[Numpy-discussion] Looking for people interested in helping with Python compiler to LLVM

Travis Oliphant travis@continuum...
Tue Mar 13 12:18:19 CDT 2012

>> (Mark F., how does the above match how you feel about this?)
> I would like collaboration, but from a technical perspective I think
> this would be much more involved than just dumping the AST to an IR
> and generating some code from there. For vector expressions I think
> sharing code would be more feasible than arbitrary (parallel) loops,
> etc. Cython as a compiler can make many decisions that a Python
> (bytecode) compiler can't make (at least without annotations and a
> well-defined subset of the language (not so much the syntax as the
> semantics)). I think in numba, if parallelism is to be supported, you
> will want a prange-like construct, as proving independence between
> iterations can be very hard to near impossible for a compiler.

I completely agree that you have to define some kind of syntax to get parallelism.  But, a prange construct would not be out of the question, of course.  

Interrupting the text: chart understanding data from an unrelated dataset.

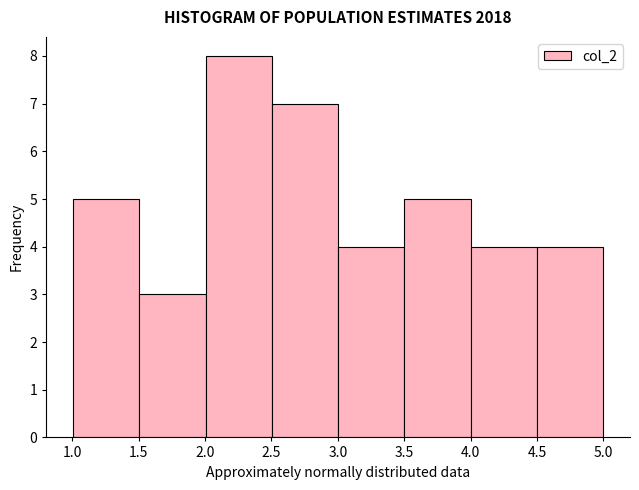

Over which range of the x-axis is the bar tallest?

2.0 to 2.5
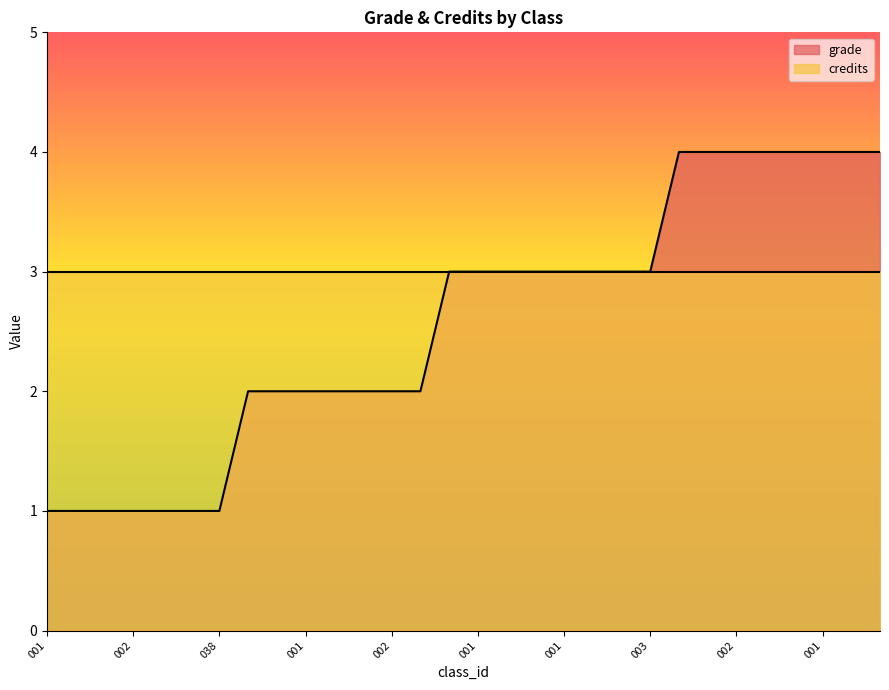

How many lines are shown in the chart?

2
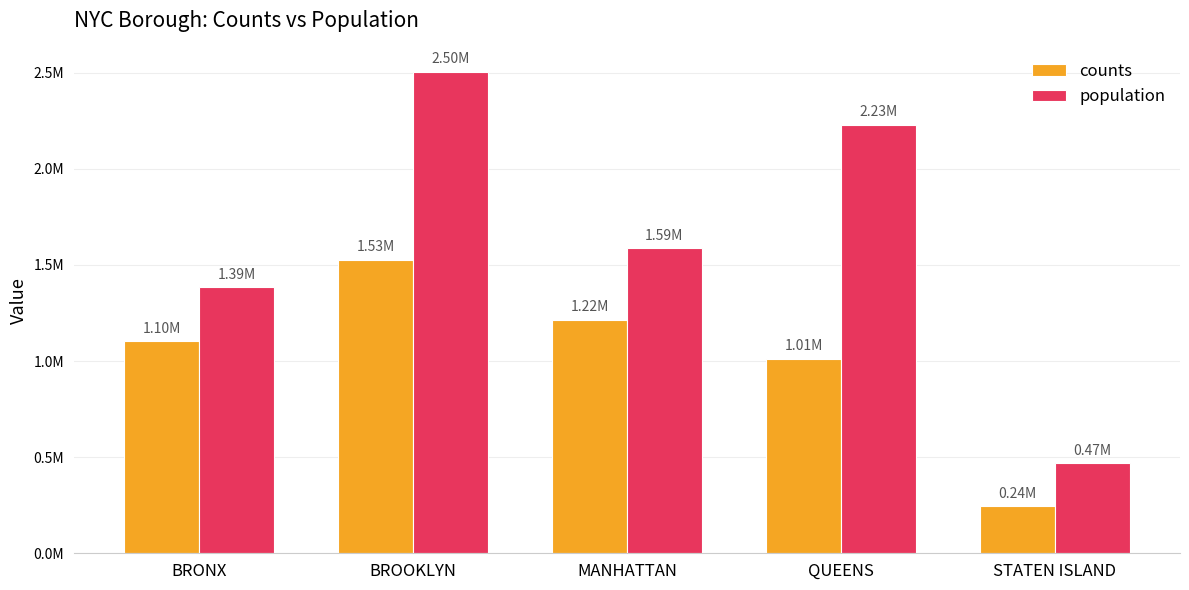

Is it true that counts equals 243790 at STATEN ISLAND?

True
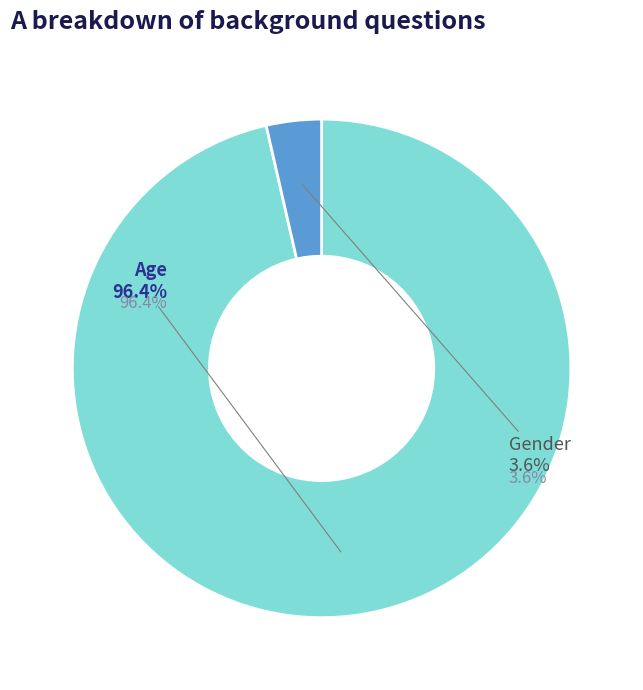

Do Gender and Age together represent more than half of the pie?

Yes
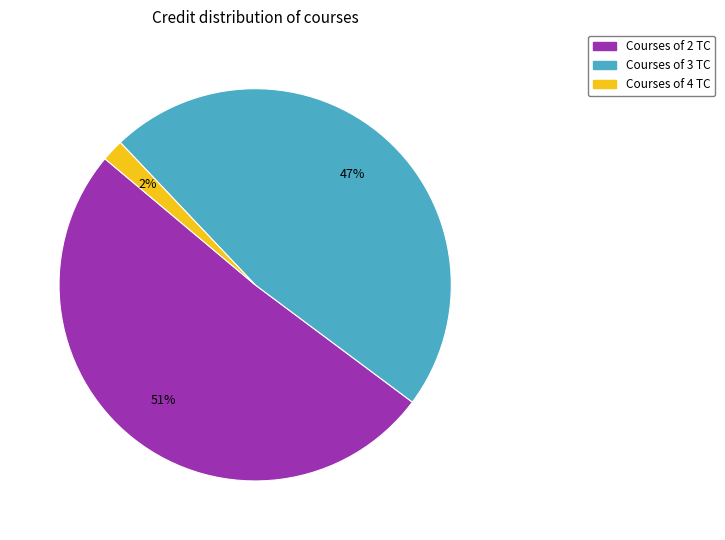

Is there a majority slice in this chart?

Yes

> As for code generation, I'm not sure how llvm would do things like
> slicing arrays, reshaping, resizing etc (for vector expressions you
> can first evaluate all slicing and indexing operations and then
> compile the remaining vector expression), but for loops and array
> reassignment within loops this would have to invoke the actual slicing
> code from the llvm code (I presume).

There could be some analysis on the byte-code, prior to emitting the llvm code in order to handle lots of things.   Basically, you have to "play" the byte-code on a simple machine anyway in order to emit the correct code.   The big thing about Cython is you have to typedef too many things that are really quite knowable from the code.   If Cython could improve it's type inference, then it would be a more suitable target. 

> There are many other things, like
> bounds checking, wraparound, etc, that are all supported in both numpy
> and Cython, but going through an llvm layer would as far as I can see,
> require re-implementing those, at least if you want top-notch
> performance. Personally, I think for non-trivial performance-critical
> code (for loops with indexing, slicing, function calls, etc) Cython is
> a better target.

With libclang it is really quite possible to imagine a cython -> C target that itself compiles to llvm so that you can do everything at that intermediate layer.   However,  LLVM is a much better layer for optimization than C now that there are a lot of people collaborating on that layer.   I think it would be great if Cython targeted LLVM actually instead of C.  

> Finally, as for non-vector-expression code, I really believe Cython is
> a better target. cython.inline can have high overhead (at least the
> first time it has to compile), but with better (numpy-aware) type
> inference or profile guided optimizations (see recent threads on the
> cython-dev mailing list), in addition to things like prange, I
> personally believe Cython targets most of the use cases where numba
> would be able to generate performing code.

Cython and Numba certainly overlap.  However, Cython requires:

	1) learning another language
	2) creating an extension module --- loading bit-code files and dynamically executing (even on a different machine from the one that initially created them) can be a powerful alternative for run-time compilation and distribution of code. 

These aren't show-stoppers obviously.   But, I think some users would prefer an even simpler approach to getting fast-code than Cython (which currently doesn't do enought type-inference and requires building a dlopen extension module).